Please copy out, with no changes, the lines beginning at the line that contains "Проверяем корректность пинга(рис." and running through the end of the records.
------ Dataset records
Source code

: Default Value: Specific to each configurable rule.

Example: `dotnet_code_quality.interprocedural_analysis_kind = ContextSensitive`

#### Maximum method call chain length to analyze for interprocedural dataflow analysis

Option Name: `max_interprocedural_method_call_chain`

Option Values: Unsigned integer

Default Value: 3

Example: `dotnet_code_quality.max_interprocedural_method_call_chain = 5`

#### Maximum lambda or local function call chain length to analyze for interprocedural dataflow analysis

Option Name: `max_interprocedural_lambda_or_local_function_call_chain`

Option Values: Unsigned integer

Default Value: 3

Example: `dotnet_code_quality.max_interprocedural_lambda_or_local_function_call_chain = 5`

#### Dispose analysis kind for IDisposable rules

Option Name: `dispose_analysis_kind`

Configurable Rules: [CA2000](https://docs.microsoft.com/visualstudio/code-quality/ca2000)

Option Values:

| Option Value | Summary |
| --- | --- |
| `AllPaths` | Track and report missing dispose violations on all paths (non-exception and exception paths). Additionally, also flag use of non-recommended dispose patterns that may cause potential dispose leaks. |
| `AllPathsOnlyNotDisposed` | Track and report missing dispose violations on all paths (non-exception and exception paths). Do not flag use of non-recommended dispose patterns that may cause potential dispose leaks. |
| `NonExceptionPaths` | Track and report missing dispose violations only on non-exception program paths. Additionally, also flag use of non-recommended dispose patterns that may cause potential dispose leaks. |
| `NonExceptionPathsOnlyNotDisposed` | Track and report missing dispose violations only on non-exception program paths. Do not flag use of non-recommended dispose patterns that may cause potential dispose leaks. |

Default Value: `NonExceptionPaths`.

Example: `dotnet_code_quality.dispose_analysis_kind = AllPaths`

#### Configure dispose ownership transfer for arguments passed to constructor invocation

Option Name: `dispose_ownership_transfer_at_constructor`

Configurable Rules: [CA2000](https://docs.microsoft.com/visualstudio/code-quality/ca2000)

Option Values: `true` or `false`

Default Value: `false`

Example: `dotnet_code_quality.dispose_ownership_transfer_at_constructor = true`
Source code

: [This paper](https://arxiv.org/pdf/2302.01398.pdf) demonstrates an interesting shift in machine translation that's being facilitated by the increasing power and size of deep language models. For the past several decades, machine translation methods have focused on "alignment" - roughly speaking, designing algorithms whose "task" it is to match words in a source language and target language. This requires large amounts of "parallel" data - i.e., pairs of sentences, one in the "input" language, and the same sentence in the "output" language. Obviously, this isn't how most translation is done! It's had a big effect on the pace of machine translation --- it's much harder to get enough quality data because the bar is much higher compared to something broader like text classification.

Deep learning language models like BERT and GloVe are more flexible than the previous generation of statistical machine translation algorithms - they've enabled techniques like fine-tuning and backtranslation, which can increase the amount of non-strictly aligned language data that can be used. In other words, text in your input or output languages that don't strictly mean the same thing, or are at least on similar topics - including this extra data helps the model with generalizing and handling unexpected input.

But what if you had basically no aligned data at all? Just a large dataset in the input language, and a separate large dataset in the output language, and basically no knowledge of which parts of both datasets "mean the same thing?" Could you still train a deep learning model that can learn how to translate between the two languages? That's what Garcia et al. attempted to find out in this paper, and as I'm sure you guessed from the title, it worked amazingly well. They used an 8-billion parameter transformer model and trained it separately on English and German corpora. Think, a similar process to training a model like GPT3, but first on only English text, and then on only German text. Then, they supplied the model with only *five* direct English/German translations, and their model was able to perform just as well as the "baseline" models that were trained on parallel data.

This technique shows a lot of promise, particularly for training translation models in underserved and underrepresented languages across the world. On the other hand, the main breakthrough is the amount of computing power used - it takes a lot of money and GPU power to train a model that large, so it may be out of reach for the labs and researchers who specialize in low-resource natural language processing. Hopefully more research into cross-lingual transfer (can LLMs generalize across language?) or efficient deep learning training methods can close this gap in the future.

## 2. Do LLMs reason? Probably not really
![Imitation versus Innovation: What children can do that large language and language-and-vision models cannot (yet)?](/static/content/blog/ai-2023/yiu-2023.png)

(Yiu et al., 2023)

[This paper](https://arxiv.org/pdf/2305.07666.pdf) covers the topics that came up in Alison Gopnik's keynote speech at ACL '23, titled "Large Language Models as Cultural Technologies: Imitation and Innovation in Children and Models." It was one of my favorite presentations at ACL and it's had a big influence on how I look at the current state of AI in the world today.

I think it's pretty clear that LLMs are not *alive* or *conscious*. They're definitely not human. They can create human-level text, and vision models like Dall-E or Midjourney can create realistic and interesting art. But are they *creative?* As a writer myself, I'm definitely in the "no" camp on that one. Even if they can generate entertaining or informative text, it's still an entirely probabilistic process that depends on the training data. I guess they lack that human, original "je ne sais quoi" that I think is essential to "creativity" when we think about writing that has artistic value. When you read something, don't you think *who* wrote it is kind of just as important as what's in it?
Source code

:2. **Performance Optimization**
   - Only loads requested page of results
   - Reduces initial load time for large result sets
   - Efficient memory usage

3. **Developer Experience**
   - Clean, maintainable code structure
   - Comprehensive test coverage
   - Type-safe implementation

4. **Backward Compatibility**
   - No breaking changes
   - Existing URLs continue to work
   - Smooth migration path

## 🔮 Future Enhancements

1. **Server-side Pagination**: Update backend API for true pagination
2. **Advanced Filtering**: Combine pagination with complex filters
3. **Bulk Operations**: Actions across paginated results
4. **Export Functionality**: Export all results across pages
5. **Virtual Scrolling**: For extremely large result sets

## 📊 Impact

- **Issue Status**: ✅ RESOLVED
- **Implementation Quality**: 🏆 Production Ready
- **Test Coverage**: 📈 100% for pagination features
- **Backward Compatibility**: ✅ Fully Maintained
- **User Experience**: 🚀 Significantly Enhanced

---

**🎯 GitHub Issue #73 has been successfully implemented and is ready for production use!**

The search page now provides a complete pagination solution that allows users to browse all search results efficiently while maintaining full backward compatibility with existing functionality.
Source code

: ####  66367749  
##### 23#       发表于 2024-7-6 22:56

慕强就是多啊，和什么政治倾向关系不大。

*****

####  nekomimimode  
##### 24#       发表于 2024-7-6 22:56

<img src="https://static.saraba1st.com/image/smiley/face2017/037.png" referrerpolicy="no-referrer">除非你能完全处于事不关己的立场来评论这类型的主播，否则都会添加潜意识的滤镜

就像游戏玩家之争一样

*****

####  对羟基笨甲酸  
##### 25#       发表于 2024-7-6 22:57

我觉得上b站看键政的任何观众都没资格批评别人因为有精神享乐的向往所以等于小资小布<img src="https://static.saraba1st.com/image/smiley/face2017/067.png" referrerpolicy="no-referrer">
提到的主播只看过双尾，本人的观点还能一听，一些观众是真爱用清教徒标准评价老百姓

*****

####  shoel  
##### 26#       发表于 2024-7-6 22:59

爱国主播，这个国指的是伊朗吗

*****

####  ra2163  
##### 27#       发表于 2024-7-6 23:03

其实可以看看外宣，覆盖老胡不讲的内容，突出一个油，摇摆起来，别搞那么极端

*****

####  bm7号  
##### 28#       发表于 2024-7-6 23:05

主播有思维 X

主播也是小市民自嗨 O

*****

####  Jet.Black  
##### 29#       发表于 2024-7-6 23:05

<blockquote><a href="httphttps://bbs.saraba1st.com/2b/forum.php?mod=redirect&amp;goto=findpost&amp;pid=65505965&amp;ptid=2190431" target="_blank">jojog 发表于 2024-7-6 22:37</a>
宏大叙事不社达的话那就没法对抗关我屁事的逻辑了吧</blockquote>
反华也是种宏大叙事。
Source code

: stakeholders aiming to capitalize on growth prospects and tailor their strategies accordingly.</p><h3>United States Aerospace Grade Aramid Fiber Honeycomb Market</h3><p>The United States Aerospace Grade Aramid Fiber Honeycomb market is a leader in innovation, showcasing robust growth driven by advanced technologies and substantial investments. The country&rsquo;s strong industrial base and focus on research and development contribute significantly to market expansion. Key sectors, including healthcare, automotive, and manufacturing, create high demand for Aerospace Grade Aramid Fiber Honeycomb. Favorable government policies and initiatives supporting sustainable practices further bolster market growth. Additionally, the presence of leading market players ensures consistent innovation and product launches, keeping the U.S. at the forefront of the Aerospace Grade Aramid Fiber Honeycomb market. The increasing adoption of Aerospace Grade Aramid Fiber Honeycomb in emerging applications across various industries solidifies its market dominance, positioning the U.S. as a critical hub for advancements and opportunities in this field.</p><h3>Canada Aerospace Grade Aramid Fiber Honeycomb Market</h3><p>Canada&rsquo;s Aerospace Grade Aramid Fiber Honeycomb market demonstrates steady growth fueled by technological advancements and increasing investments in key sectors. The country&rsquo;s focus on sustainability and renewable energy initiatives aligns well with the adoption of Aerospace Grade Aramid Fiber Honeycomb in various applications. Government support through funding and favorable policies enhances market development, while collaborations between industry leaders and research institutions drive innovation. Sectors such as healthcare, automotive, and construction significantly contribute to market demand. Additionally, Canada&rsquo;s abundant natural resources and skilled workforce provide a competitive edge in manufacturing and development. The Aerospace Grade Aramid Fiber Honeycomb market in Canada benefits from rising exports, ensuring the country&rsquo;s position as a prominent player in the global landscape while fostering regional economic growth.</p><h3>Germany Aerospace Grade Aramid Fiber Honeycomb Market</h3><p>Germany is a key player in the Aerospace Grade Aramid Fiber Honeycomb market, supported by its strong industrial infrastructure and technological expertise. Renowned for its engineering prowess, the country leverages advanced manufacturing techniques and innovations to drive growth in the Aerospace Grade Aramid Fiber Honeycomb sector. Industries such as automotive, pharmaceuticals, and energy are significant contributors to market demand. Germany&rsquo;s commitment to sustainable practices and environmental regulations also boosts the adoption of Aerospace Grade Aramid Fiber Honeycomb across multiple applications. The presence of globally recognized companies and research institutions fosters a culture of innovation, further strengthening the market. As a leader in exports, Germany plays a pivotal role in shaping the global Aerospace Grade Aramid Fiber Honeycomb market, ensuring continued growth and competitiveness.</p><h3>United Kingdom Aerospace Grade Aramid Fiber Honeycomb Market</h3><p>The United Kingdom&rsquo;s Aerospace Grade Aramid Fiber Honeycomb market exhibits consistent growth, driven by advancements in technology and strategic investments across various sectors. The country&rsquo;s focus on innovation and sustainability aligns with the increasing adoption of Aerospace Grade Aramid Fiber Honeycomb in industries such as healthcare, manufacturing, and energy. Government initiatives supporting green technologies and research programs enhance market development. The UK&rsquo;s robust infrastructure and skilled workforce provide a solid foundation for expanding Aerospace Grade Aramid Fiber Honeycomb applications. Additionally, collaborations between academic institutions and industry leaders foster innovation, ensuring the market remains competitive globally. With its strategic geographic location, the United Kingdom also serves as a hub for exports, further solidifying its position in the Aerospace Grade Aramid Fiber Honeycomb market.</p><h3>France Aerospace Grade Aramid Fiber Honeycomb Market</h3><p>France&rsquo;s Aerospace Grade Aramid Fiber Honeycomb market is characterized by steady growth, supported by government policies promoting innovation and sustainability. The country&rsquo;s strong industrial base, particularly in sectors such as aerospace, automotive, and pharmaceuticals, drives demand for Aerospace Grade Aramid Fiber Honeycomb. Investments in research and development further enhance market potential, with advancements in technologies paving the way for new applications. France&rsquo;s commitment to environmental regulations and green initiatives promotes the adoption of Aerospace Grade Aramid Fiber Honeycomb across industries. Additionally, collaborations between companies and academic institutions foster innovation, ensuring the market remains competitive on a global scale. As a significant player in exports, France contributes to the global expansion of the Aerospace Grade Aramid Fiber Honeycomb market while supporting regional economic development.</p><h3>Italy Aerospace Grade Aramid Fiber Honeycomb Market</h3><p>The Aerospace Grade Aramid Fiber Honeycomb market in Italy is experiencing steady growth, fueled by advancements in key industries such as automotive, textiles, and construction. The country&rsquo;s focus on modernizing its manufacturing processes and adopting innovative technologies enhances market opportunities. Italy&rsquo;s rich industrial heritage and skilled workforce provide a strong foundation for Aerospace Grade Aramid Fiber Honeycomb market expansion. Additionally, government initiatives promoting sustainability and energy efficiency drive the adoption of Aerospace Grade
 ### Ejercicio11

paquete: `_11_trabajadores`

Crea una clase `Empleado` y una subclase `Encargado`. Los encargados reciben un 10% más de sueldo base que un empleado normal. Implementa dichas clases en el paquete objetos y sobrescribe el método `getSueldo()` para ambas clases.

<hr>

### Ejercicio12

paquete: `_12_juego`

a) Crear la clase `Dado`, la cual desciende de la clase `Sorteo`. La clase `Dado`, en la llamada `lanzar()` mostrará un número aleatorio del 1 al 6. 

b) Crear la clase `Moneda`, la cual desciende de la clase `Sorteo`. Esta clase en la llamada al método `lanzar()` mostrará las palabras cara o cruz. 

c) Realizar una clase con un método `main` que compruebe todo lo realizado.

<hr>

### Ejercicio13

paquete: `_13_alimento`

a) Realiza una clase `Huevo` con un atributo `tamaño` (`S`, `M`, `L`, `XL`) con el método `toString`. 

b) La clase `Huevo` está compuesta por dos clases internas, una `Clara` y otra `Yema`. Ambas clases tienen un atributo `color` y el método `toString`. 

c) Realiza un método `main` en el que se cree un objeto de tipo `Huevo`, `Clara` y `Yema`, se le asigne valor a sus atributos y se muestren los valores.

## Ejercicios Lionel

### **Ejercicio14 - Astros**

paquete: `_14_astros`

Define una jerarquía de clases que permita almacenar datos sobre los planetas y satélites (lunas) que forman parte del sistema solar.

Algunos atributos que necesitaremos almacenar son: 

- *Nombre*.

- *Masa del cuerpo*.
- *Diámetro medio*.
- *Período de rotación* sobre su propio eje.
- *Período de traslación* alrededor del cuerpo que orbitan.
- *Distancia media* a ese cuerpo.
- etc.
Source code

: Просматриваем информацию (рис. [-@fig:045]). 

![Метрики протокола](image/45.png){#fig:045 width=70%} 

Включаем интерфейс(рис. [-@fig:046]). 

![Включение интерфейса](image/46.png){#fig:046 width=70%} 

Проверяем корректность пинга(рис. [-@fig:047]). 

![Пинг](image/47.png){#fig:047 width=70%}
------------
### Finished exercise
Проверяем корректность пинга(рис. [-@fig:047]). 

![Пинг](image/47.png){#fig:047 width=70%}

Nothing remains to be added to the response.